How the compliance industry can hold companies accountable
International corporations are the key to bridging the gap between developed and developing countries. Because many corporations operate globally and play a prominent role in our society today, these multinational enterprises need to step up their efforts towards reducing inequalities and environmental degradation. These multinational enterprises’ corporate compliance teams can help hold these corporations accountable.

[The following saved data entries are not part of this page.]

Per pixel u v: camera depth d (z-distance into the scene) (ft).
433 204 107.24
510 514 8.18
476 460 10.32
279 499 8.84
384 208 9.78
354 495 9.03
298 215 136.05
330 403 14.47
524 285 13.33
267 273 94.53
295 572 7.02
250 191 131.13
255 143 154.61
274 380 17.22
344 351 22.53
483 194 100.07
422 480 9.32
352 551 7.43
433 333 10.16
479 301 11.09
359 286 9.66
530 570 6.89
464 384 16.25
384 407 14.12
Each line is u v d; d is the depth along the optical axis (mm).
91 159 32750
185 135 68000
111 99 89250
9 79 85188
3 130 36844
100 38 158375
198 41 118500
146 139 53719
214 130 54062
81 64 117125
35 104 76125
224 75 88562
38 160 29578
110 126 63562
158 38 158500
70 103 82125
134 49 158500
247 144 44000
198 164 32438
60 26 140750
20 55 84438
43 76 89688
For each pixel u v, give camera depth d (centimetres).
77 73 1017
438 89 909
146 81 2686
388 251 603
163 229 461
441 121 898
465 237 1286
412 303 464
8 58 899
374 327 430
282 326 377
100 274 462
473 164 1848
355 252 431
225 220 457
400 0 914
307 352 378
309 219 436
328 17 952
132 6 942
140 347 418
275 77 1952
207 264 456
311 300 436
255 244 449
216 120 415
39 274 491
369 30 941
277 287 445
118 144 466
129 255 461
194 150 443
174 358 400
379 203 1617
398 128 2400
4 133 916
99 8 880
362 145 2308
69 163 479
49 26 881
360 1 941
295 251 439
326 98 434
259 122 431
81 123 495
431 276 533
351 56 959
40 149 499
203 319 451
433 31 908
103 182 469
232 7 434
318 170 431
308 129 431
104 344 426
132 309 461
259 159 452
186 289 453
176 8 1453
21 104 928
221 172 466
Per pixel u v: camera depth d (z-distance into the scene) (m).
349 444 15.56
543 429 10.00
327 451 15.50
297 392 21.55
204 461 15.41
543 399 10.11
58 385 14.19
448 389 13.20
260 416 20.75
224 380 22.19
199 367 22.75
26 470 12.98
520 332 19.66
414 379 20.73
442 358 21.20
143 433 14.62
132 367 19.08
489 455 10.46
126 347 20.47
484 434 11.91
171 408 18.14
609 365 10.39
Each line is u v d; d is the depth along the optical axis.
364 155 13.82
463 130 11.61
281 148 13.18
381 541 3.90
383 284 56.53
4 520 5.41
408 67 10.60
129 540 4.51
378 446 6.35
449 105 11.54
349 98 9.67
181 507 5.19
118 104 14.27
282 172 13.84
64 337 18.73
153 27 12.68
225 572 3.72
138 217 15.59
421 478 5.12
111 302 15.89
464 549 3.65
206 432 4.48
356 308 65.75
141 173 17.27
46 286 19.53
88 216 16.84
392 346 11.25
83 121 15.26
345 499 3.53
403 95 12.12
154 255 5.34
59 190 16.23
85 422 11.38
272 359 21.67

Compliance teams can help corporations select a few SDGs to target rather than approaching all of them at once. Starting small and targeting certain goals will ensure that changes will be enacted. For example, companies that produce significant plastic waste can focus on SDG six, clean water and sanitation, with specific goals like changing the types of materials they use or by creating more sustainable systems of waste destruction over a span of a few months. Some may argue that these changes may result in time, effort, and money that companies do not have. However, it is important for companies to realize that these changes actually profit them more than the concerns cynics argue. Paul Polman, former CEO of Unilever, reported that meeting the SDGs offers a $12 trillion business opportunity. Consumers and workers also demand for these changes, as the impact of corporate human rights violations and environmental degradation effects everyone directly or indirectly.
The compliance industry has already started to implement some efforts towards working on SDGs by looking at their supply chains and finding ways to reduce waste and human trafficking. They are also seeking advice from outside counsel or consulting companies to report initiatives and monitor the changes over time. Incentive programs within companies have also proven successful at moving the needle. However, corporations need to do more to ensure that they are held accountable by listening to compliance officers and implementing suggested changes. Overall, it is the compliance industry that holds corporations accountable from the inside to ensure these goals are met to further the betterment of global society.